Радостно тараторя, Долль потихоньку, шажок за шажком, теснил ее внутрь лавки. И предусмотрительно закрыл за собой дверь, чтобы другие нахалы не вздумали повторить его подвиг.
— Да, — сказала добрая Минус: она уже не сердилась. — Да, я слыхала, что вы двое приехали, и мне рассказывали, что дела у вас не очень. Что же привело вас ко мне, герр доктор?
Но прежде чем Долль успел обрисовать свои потребности, перспективы и гарантии, она вновь заговорила:
— Впрочем, о чем это я? Кто приходит в такую рань к матушке Минус, чтобы поговорить непременно с глазу на глаз? Еды, да?.. Заморить червячка, верно?.. Ну вот что, герр доктор: один раз я вам отпущу без карточек, но только один-единственный раз, слышите? И больше никогда!
— Великолепно, фрау Минус! — вскричал Долль, радуясь, что все получилось так легко. — Вы лучше всех на свете!

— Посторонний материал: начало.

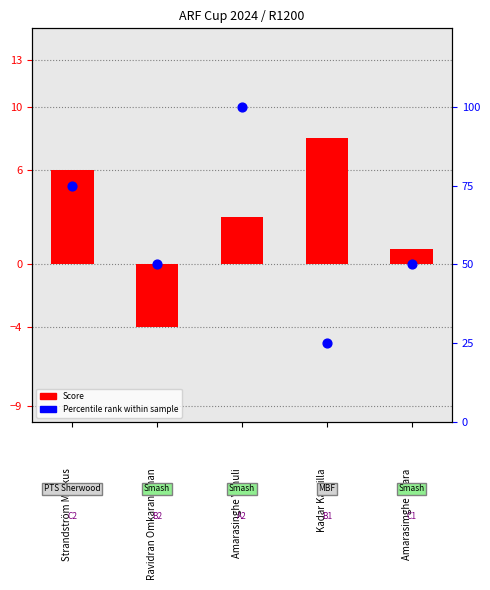

Which series has the largest Y range (max minus min)?

Percentile rank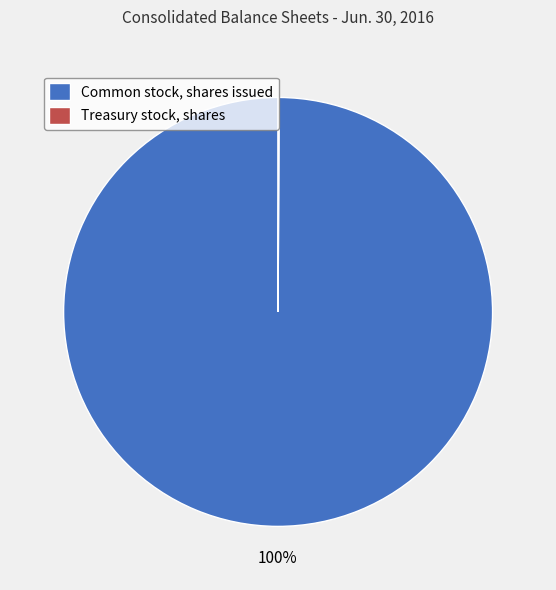

To the nearest percent, what is the average slice percentage?

50%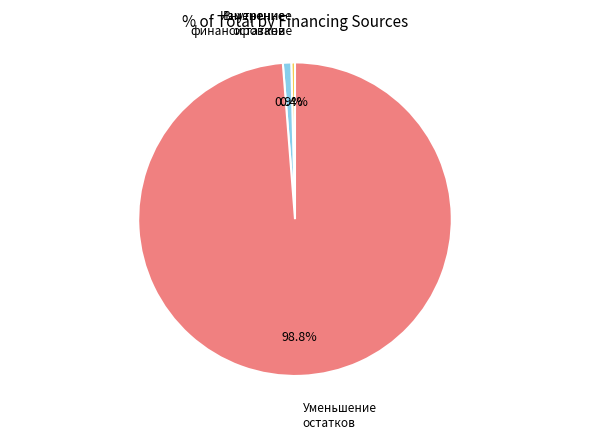

Is there any slice that represents more than half of the pie?

Yes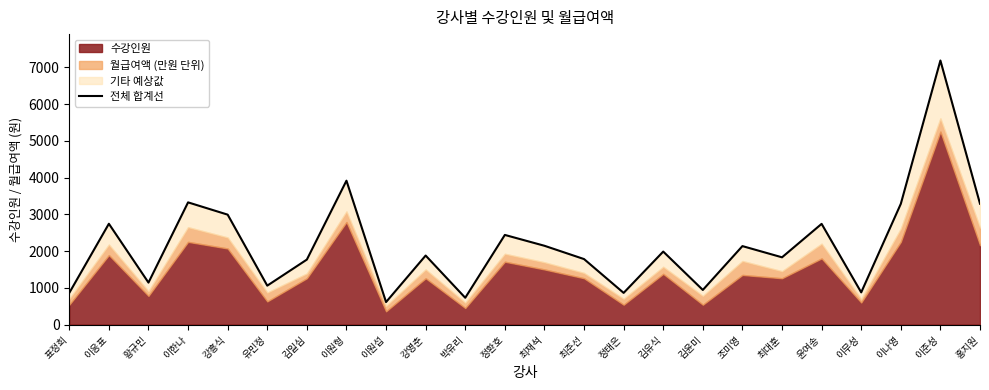

Where is the data nearest to the value 3898?

이원형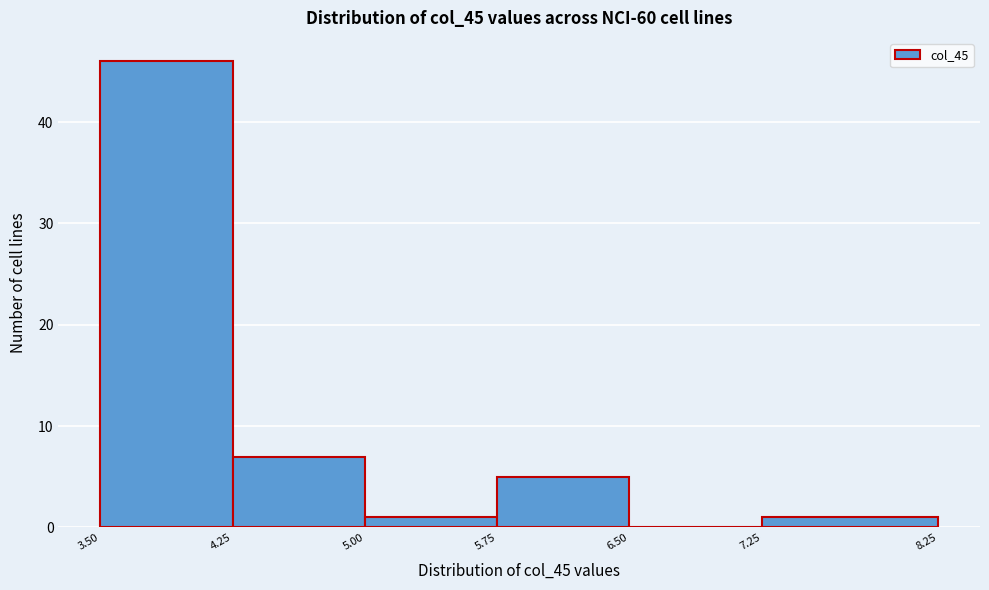

Reading left to right, transcribe this chart: for each bar, give the range it covers on the x-axis and its height. The values are not printed on the chart, so give them approximately, as read against the axis.

3.50 to 4.25: 46
4.25 to 5.00: 7
5.00 to 5.75: 1
5.75 to 6.50: 5
6.50 to 7.25: 0
7.25 to 8.25: 1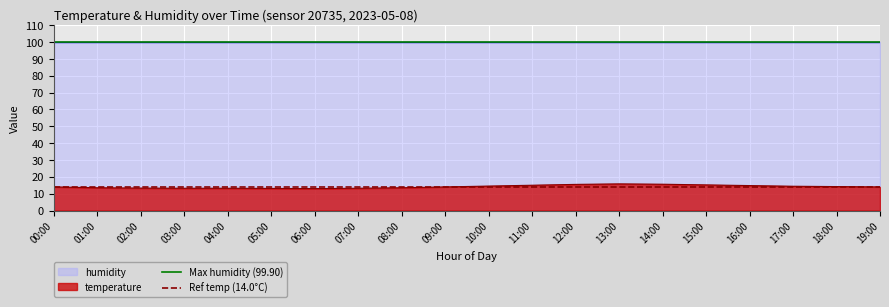

What is the lowest value of the temperature series?

13.0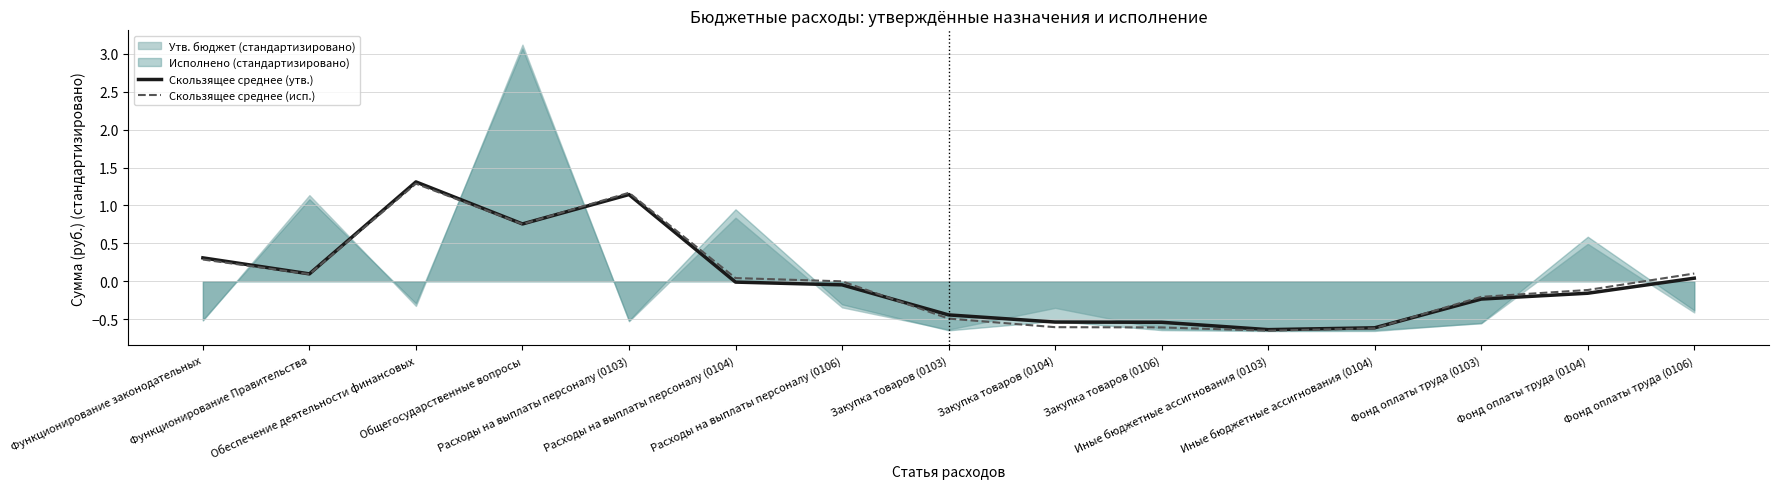

Does the chart display data point markers on the line(s)?

No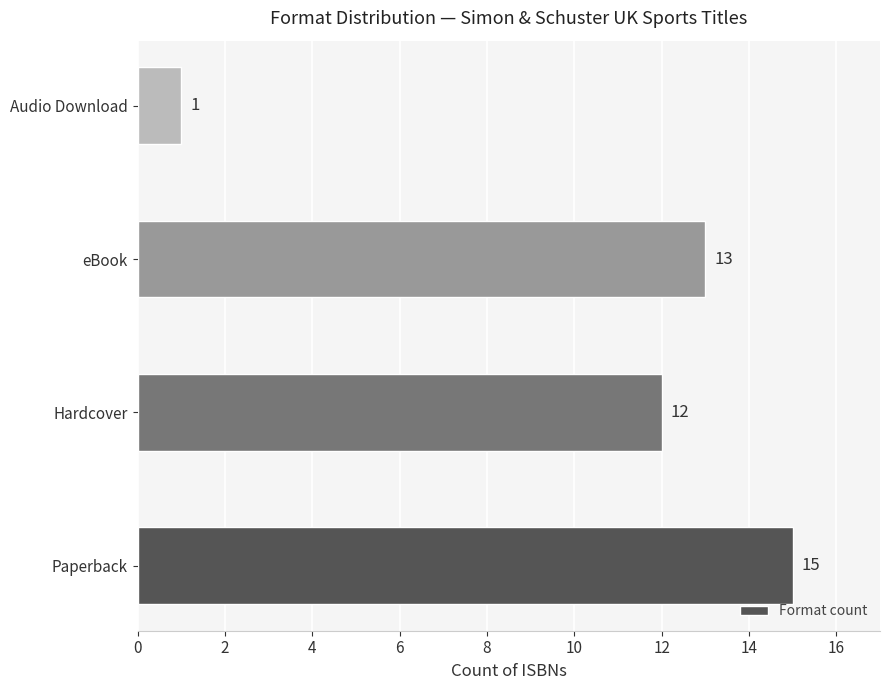

Rank the categories by value from lowest to highest.

Audio Download, Hardcover, eBook, Paperback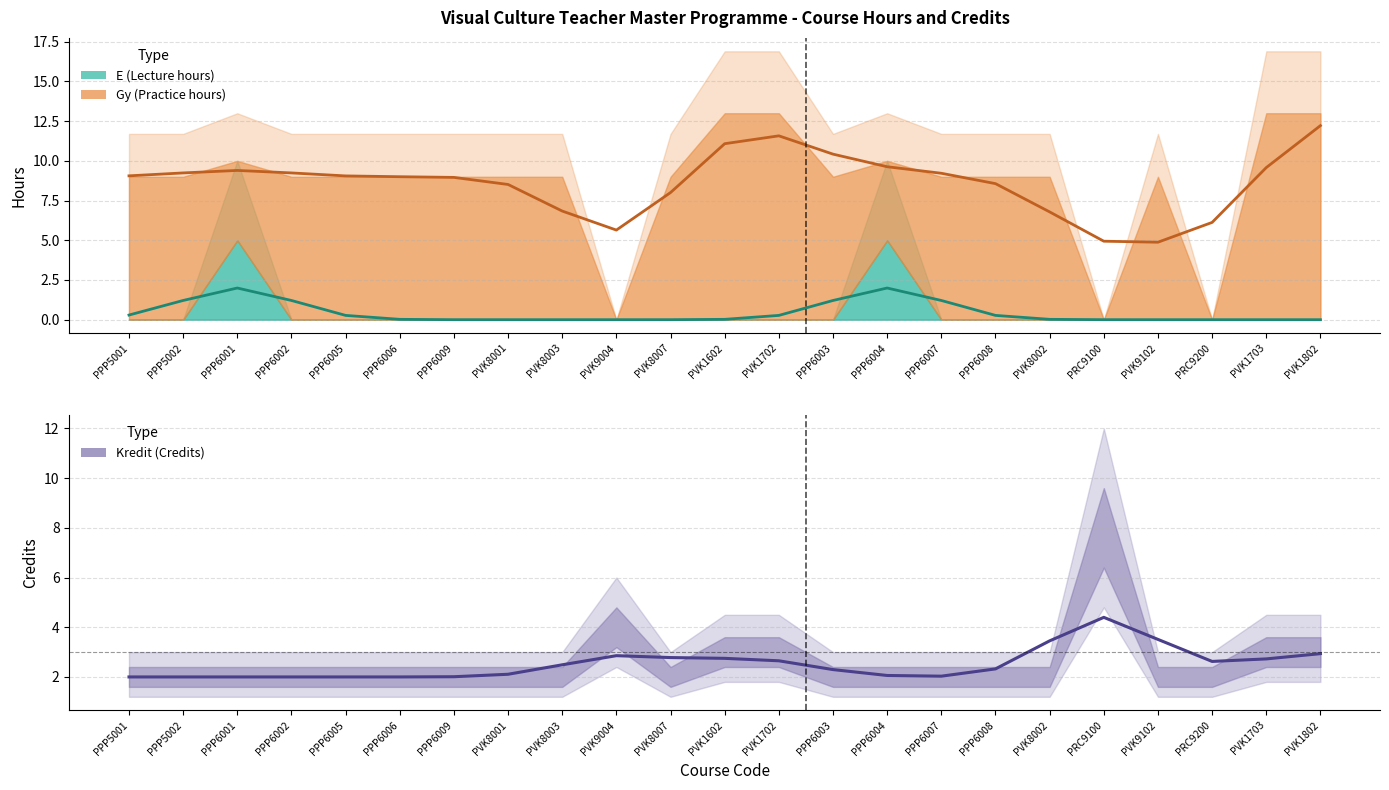

True or false: the data has more than 2 interior local peaks.

False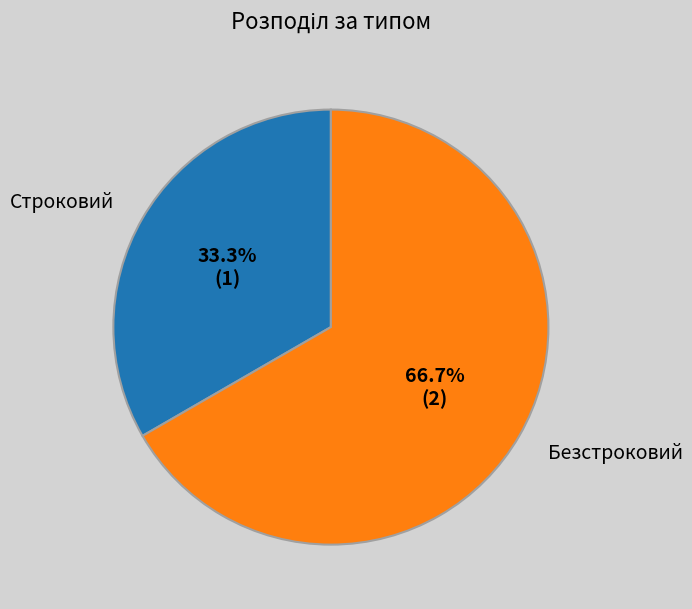

To the nearest percent, what portion does Безстроковий represent?

67%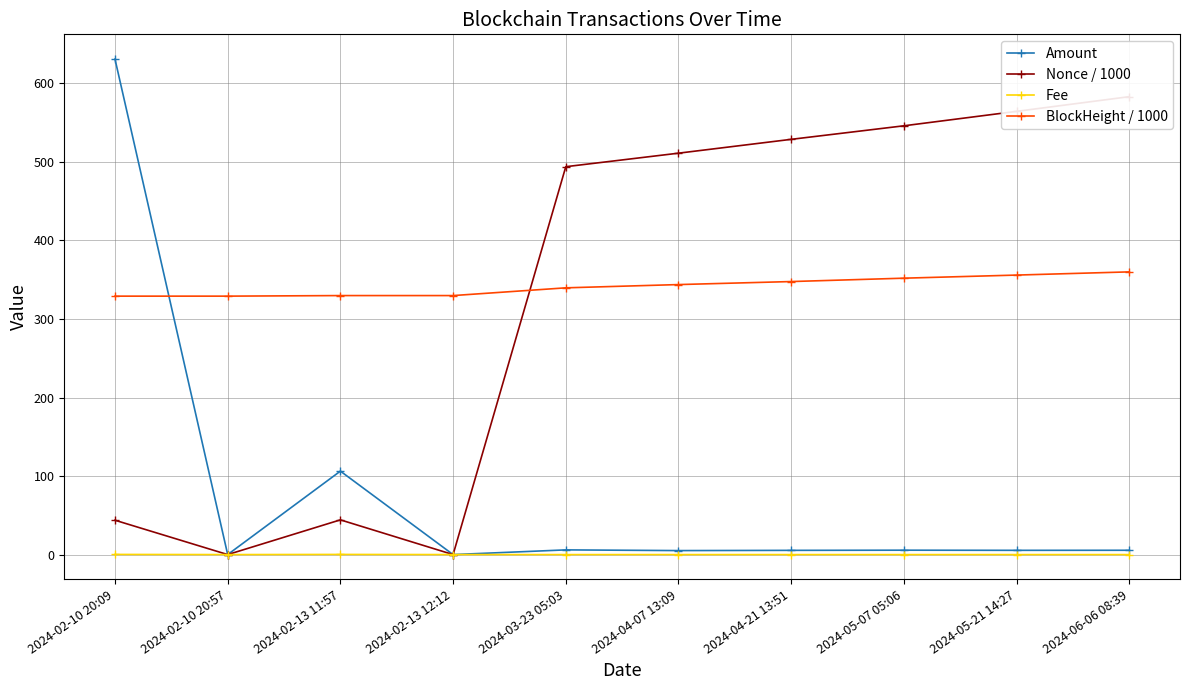

How many times do Fee and Amount cross each other?

4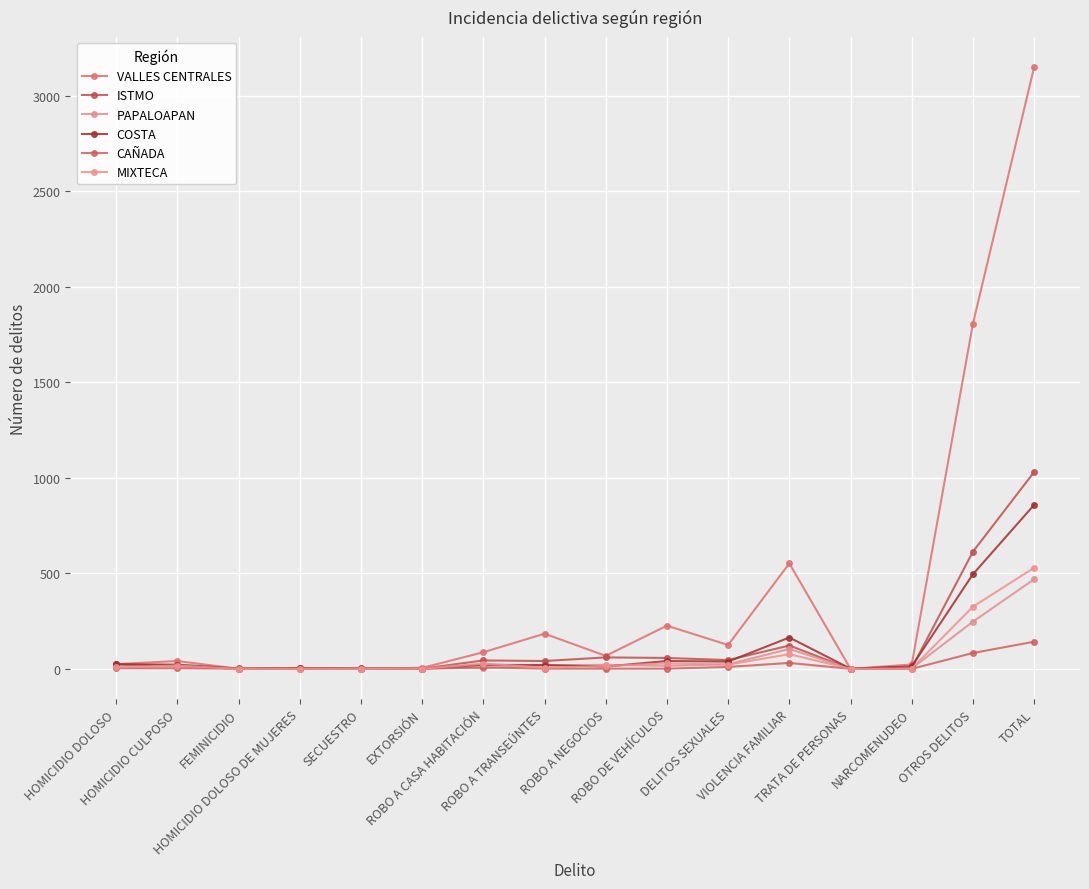

What is the average value of the COSTA series?

107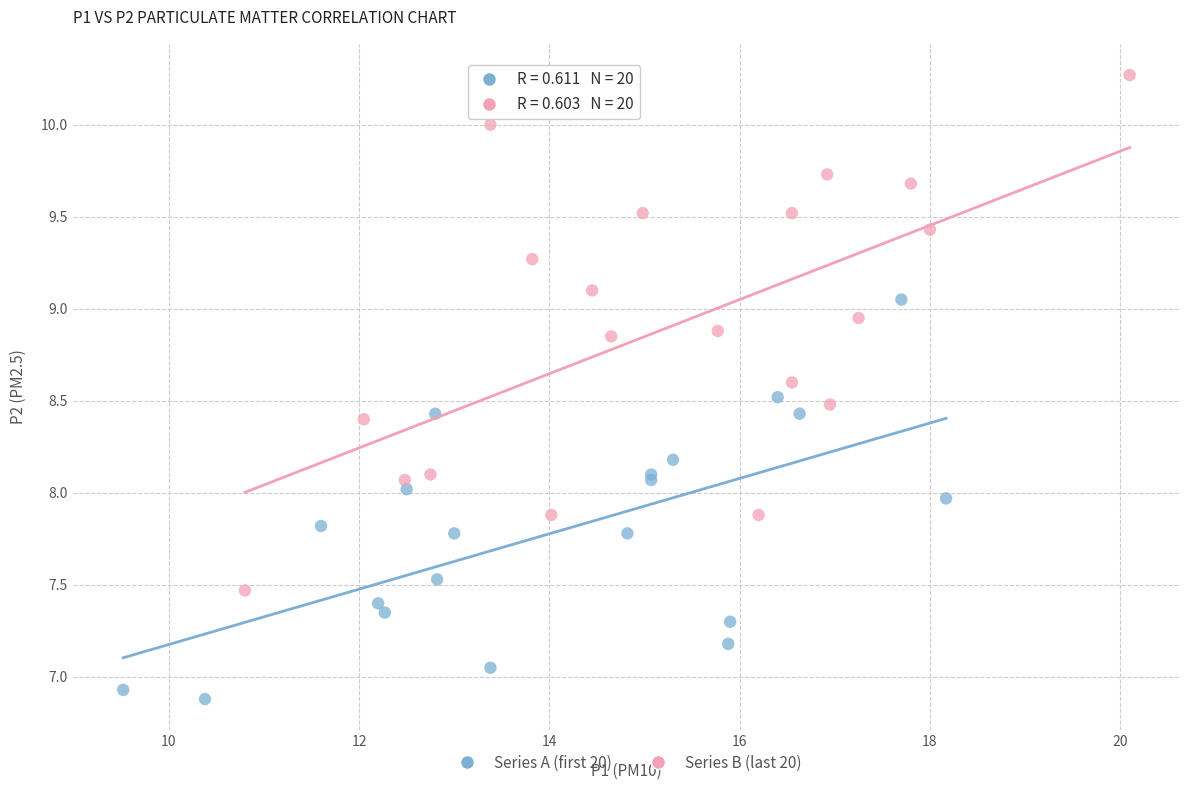

Which series reaches the minimum Y coordinate?

Series A (first 20)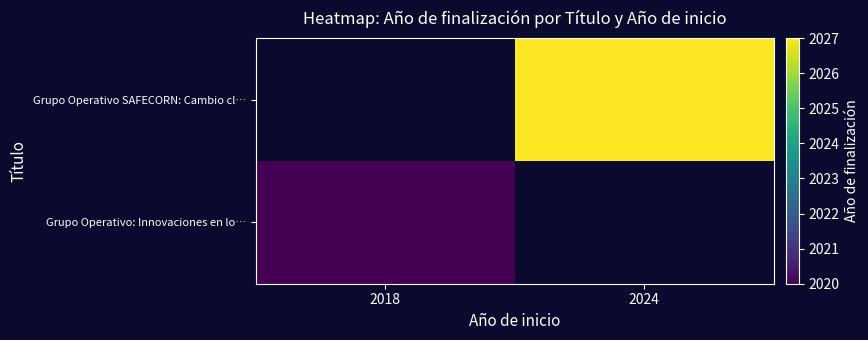

Which series has the largest range (max minus min)?

Grupo Operativo: Innovaciones en lo…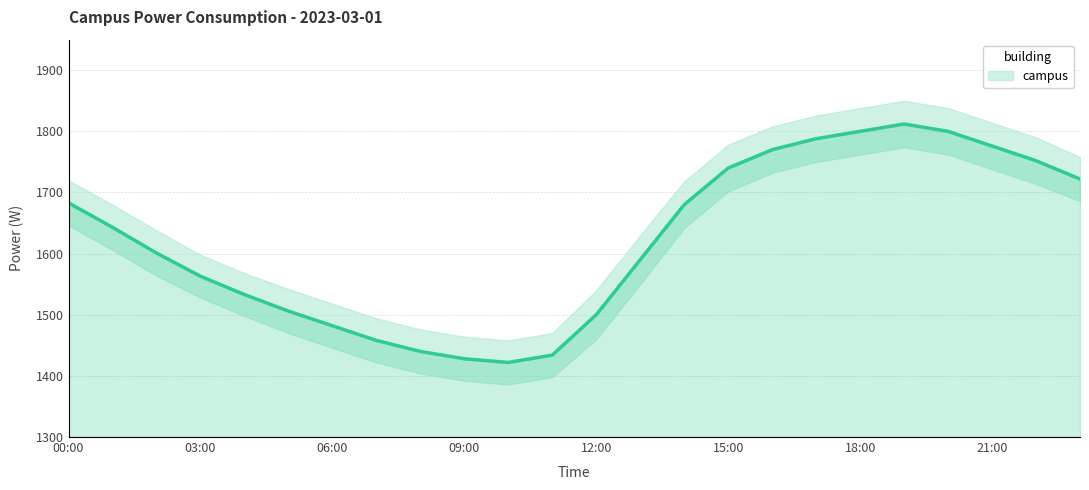

What is the value of the 21st point from the left?

1800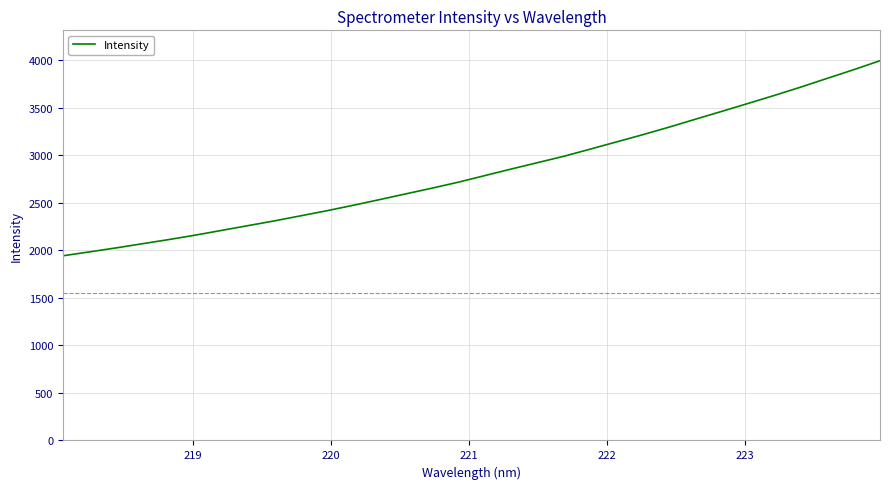

What is the smallest value displayed?

1943.2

— Ах, бросьте! — ответила фрау Минус, а сама уже складывала, распихивала по кулечкам, взвешивала, отрезала и хрустела оберточной бумагой. Глаза Долля тем временем округлялись все больше, потому что он рассчитывал самое большее на хлеб и немного эрзац-кофе. — Говорите поменьше, а главное, ничего не обещайте! Но зарубите себе на носу: я сказала «один раз», а мое слово твердое. И пусть считается, что я слишком добренькая и не умею говорить «нет». Умею, еще как! Вы же знаете: не положено, за это мою лавку могут просто-напросто закрыть. Но один раз — так и быть, потому что человек должен поступать по-человечески, а до меня доходили слухи, что вам довелось пережить. Так что берите и не трепитесь! Двенадцать марок сорок семь пфеннигов — если у вас есть деньги, заплатите сразу, ну а нет так нет. Я могу записать все это вам в кредит, когда отдадите, тогда и отдадите, что уж там. Но без карточек — ни-ни!
Грозно повторив это уже в третий раз, словно пытаясь ожесточить собственное мягкое сердце, она вытолкала глубоко тронутого Долля за порог. В замке повернулся ключ, а он все стоял у двери и энергично кивал матушке Минус, так как помахать было нечем: руки-то заняты. И отправился домой с чувством, что внезапно разбогател.